10 000 litres de lait par hectare de surface fourragère
L'agriculteur est installé en GAEC avec 3 associés, à Vire. Les chiffres du CER France Calvados confirment le discours des éleveurs. Cette ferme compte trois ateliers les taurillons, les vaches laitières et les vaches allaitantes. Les statistiques révèlent effectivement un chargement plus élevé que la moyenne. "Nous sommes à plus de 2,5 UGB par hectare. Dans la région, la moyenne se situe davantage aux alentours des 1,5 ou 1,6. C'est un niveau intensif, mais les charges restent maîtrisées. La rentabilité est donc assurée", souligne Alain Lemauviel, responsable du secteur Bocage au CER France Calvados.
L'exploitation a misé sur un système intensif. Mais, il n'apparaît pas incompatible avec l'autonomie. "Nous produisons notre maïs et nos céréales. Nous n'avons que le correcteur azoté à acheter. On peut être intensif et autonome", insiste Patrice Sallot.

Des charges cohérentes avec l'outil
Les vaches allaitantes sans primes valorisent les prairies naturelles. Les céréales sont majoritairement transformées par les taurillons. Elles sont stockées à plat ou en cellule, passent ensuite dans l'aplatisseur et sont reprises avec la désileuse automotrice. La vente de blé reste minoritaire sur la ferme. Le maïs est, lui, valorisé par les taurillons et les vaches laitières. 

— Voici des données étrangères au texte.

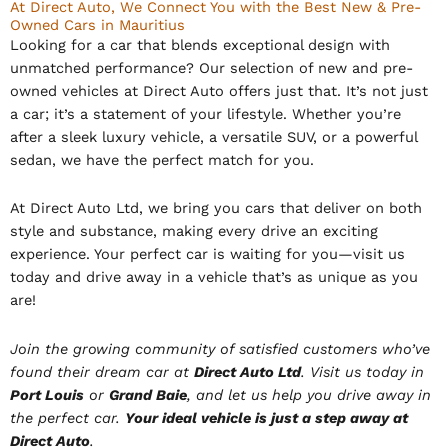
At Direct Auto, We Connect You with the Best New & Pre-
Owned Cars in Mauritius
Looking for a car that blends exceptional design with
unmatched performance? Our selection of new and pre-
owned vehicles at Direct Auto offers just that. It’s not just
a car; it’s a statement of your lifestyle. Whether you’re
after a sleek luxury vehicle, a versatile SUV, or a powerful
sedan, we have the perfect match for you.
At Direct Auto Ltd, we bring you cars that deliver on both
style and substance, making every drive an exciting
experience. Your perfect car is waiting for you—visit us
today and drive away in a vehicle that’s as unique as you
are!
Join the growing community of satisfied customers who’ve
found their dream car at
Direct Auto Ltd
. Visit us today in
Port Louis
or
Grand Baie
, and let us help you drive away in
the perfect car.
Your ideal vehicle is just a step away at
Direct Auto
.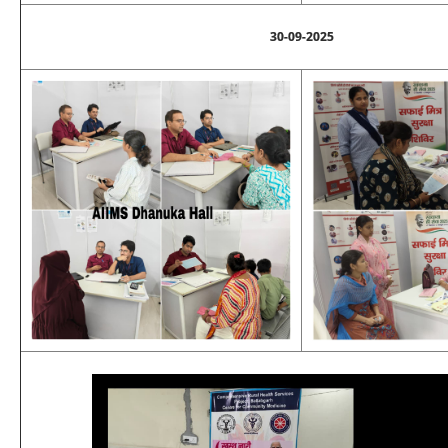
30-09-2025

Produit hectare : 1000 EUR de plus que la moyenne
Cette politique se traduit sur le résultat de l'exploitation. "Au niveau produit par hectare, c'est 1000 EUR au-dessus de la moyenne. En face, les charges opérationnelles se situent sur la moyenne. Le niveau de marge brute globale de l'exploitation est bien supérieur à ce qu'on voit habituellement. Cette performance représente 30 à 40 000 EUR de plus par unité de main d'oeuvre. C'est assez significatif. Le système intensif bien géré a sa place quand les charges sont maîtrisées. Les exploitants gèrent très bien leurs charges, car leurs compétences techniques sont complémentaires", explique Alain Lemauviel. Le GAEC de la Sorière a également su modérer ses investissements. Les bâtiments anciens ont été valorisés. "Les investissements ont également été bien étalés dans le temps. C'est une nouvelle fois cohérent avec les outils en place. On note aussi le recours au matériel en CUMA".